Once you have selected the desired Destination, clicking Next brings you to the Import Source page of the Wizard depicted below:
You are presented with a choice of 6 import formats:
The Template that the lower portion of the dialog refers to is simply a saved import setup. You can save and re-load such setup Templates if you frequently make the same kind of import.
The next step of the Wizard will depend on which input format you have selected. The basic task you will be presented with is explaining to the Wizard what incoming data should go into what fields of the Destination table. The snapshot below shows the interface you would use when importing from an Excel spreadsheet.
Once this is done, you arrive to the next screen where you can specify the Data Formats that will be used to interpret the incoming data, when necessary.
The Data Values section lets you make some adjustments to how the destination fields are filled out. You can, for example, auto-fill some field's values using the Generator value/step controls. Each imported record will have the specified values placed in the field of your choice. For example, if you were to set Generator value/step to 10 and 5 respectively for field SomeNumber of the Destination table, the imported records would have this field's values set to: 15, 20, 25, 30, etc. All of this is specified on a per-field basis: select the field on the left, and set whatever options you want for it, if any, on the right.
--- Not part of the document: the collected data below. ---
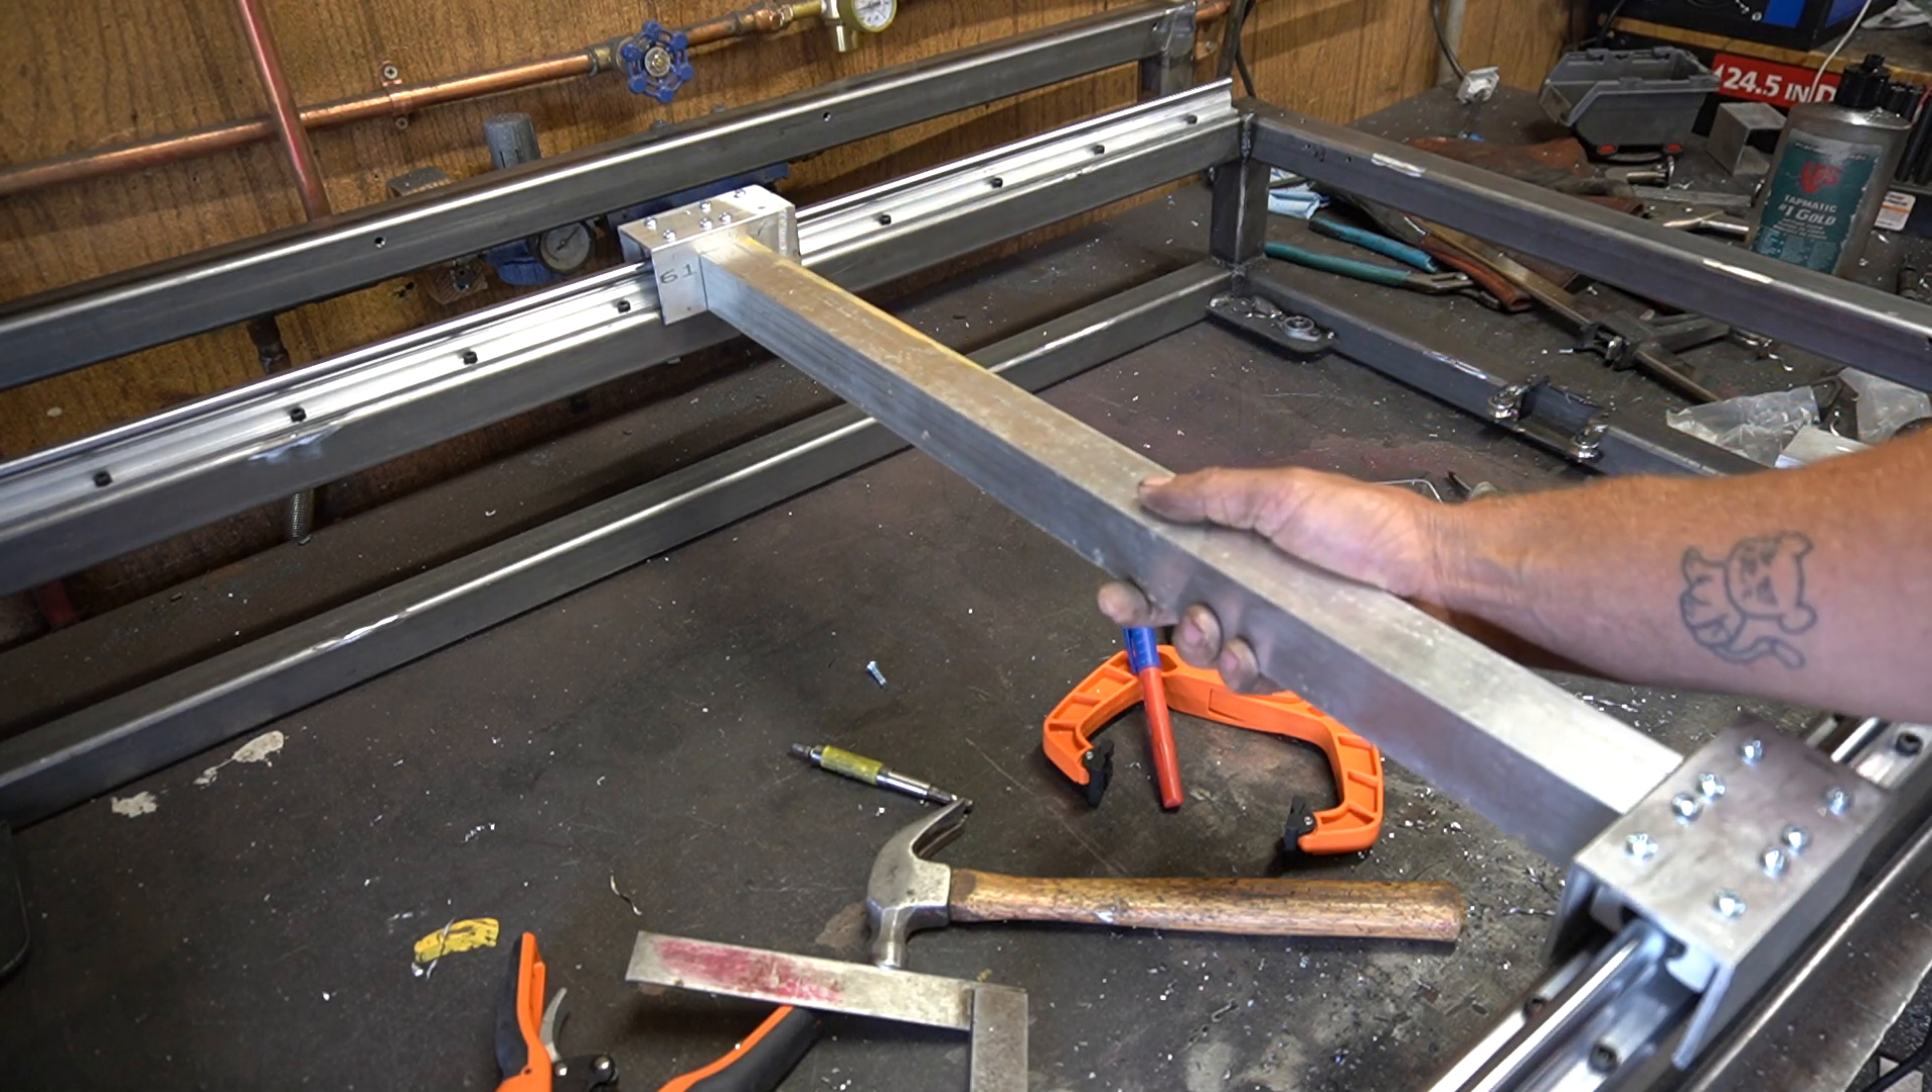So as you can see here i've gotten both these little blocks on my linear rails and i measured across and 24 and 3 8 seems to be the distance.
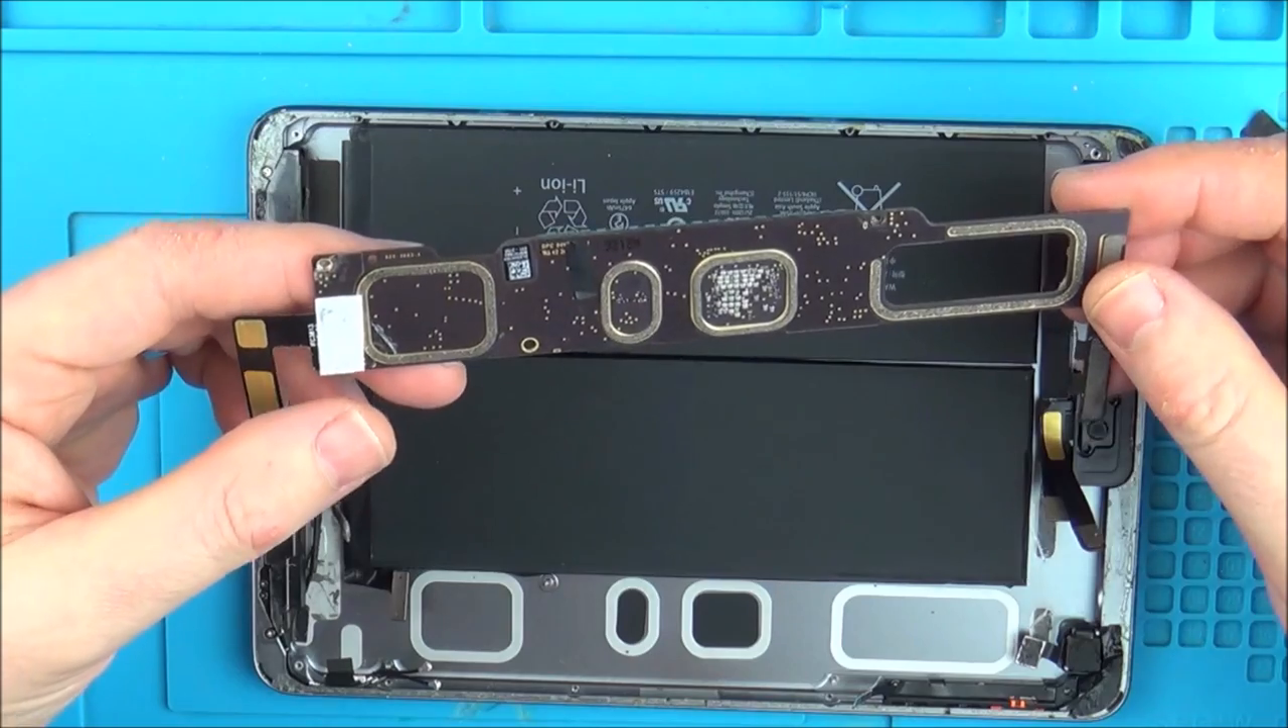Excellent right i've got the uh motherboard out now so i can have a nice close look.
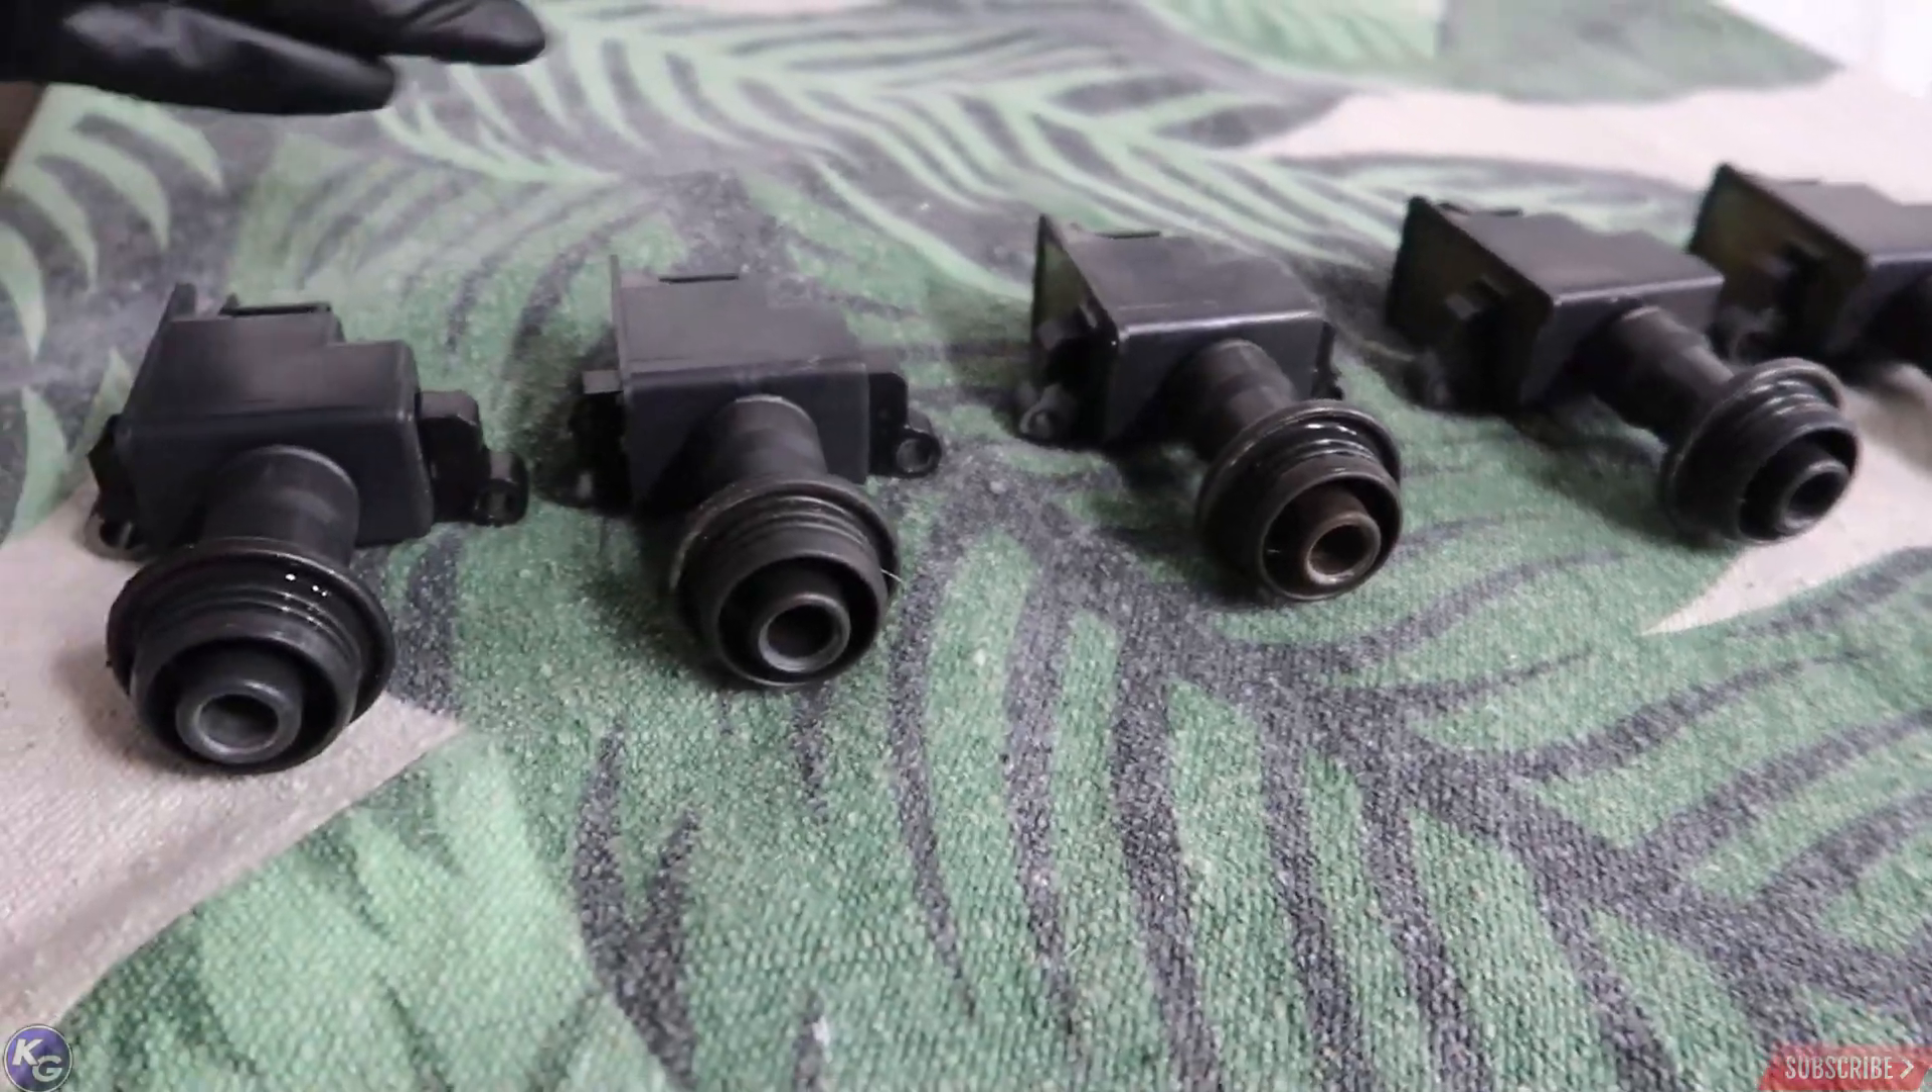Alright guys, so we went ahead and removed the coil packs.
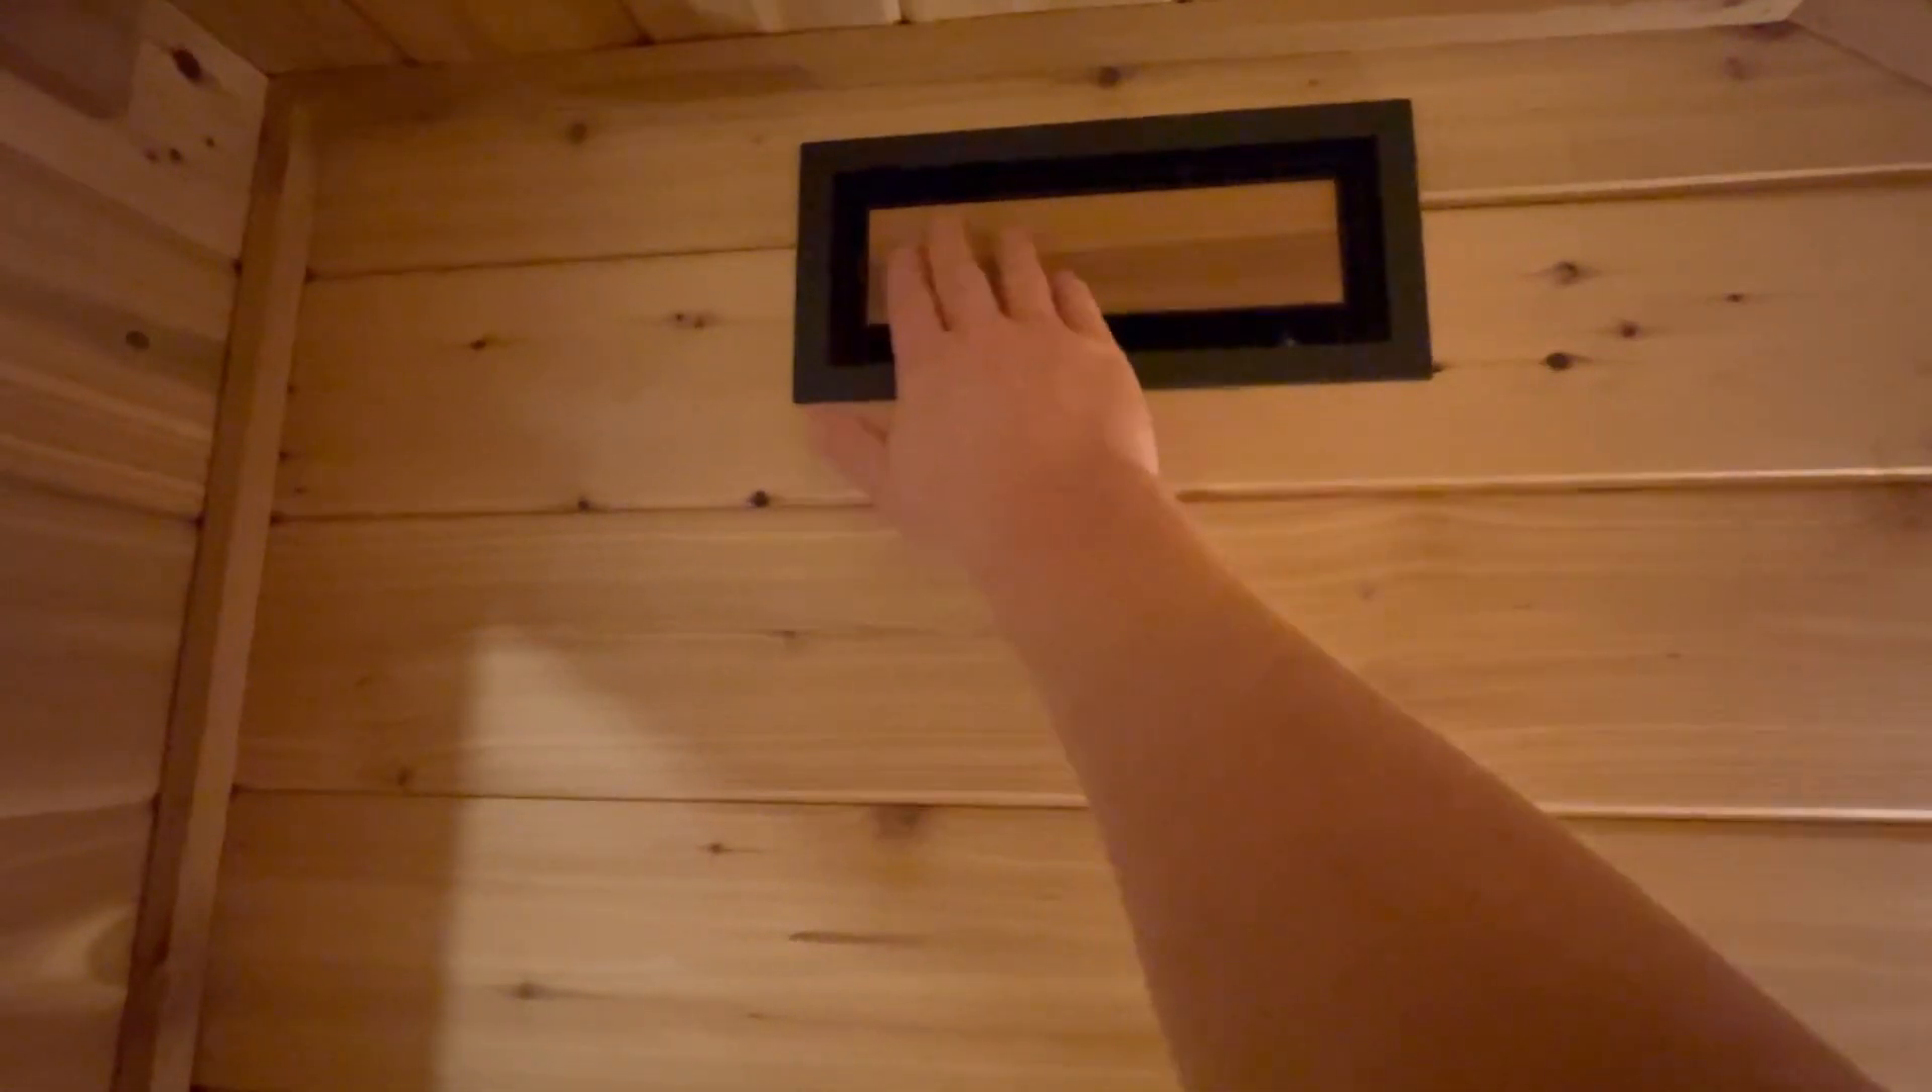I think that looks really good. I installed this vent and you can put a piece of wood in the middle.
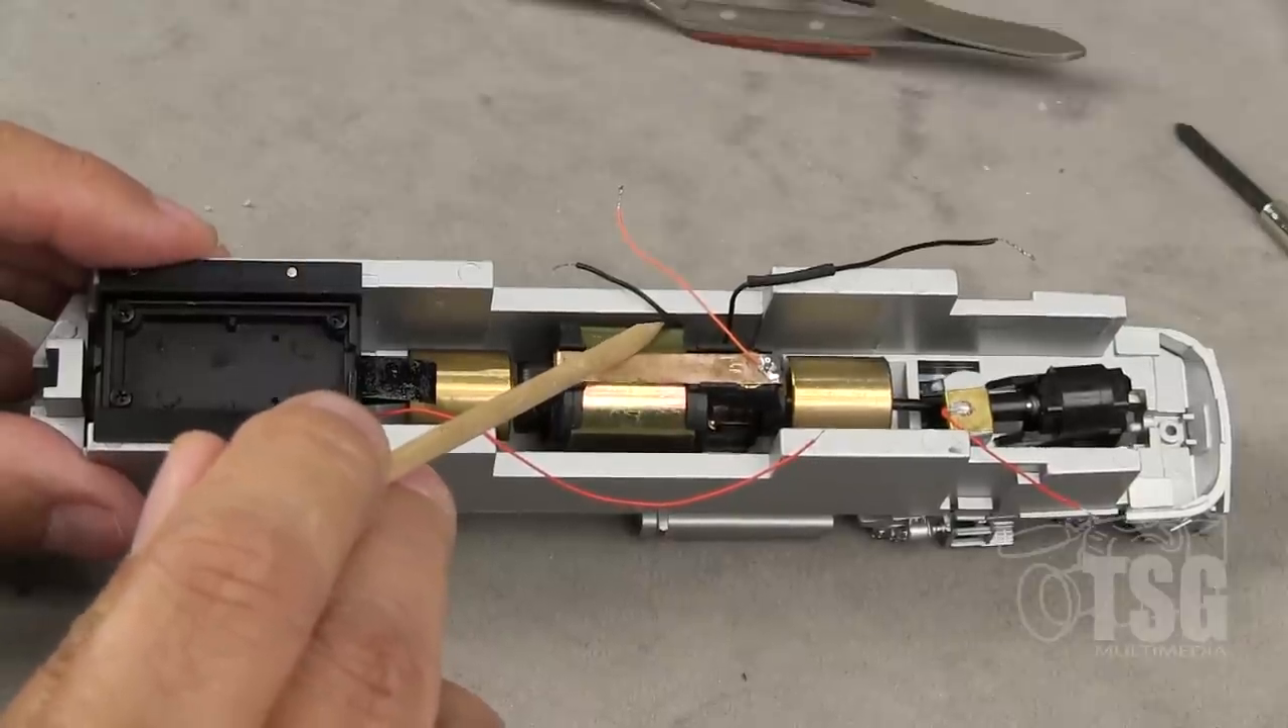And then I have an orange wire attached to the top here, and then the black wire down here that comes up from the bottom is the other motor contact.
You can specify what value you want in place of Null values or what quote characters you want to insert. You can even perform automatic search-and-replace operations on the incoming data.
The final, 3rd Step of the Wizard lets you specify how many records you want to import, as well as some logging options. You can save the error log (should there be any import errors) to a file of your choice. If you elect to not save it to a file, you will be presented with a list of errors on-screen.
The Import Mode tab sheet may be the most important and complicated step. You should read our general discussion of InfoSet Import Modes for a conceptual understanding of what is going on and what possibilities exist. Unlike the InfoSet Import which offers you a choice of only the Modes that Alventis has determined as valid and reasonable, the Data Import Wizard always offers you the full spectrum of options. Whatever records it does not manage to import (most probably due to Key violations: two records with the same ID value), it will simply list in the error log/list you will be presented with.
The Key Columns would normally be set to just the ID field since this is the key of all Alventis tables. This is used by some of the above Import Modes to figure out which records are matching and which aren't.
It should be noted that you can import multi-line plain-text Memo fields – but only from Microsoft Access databases.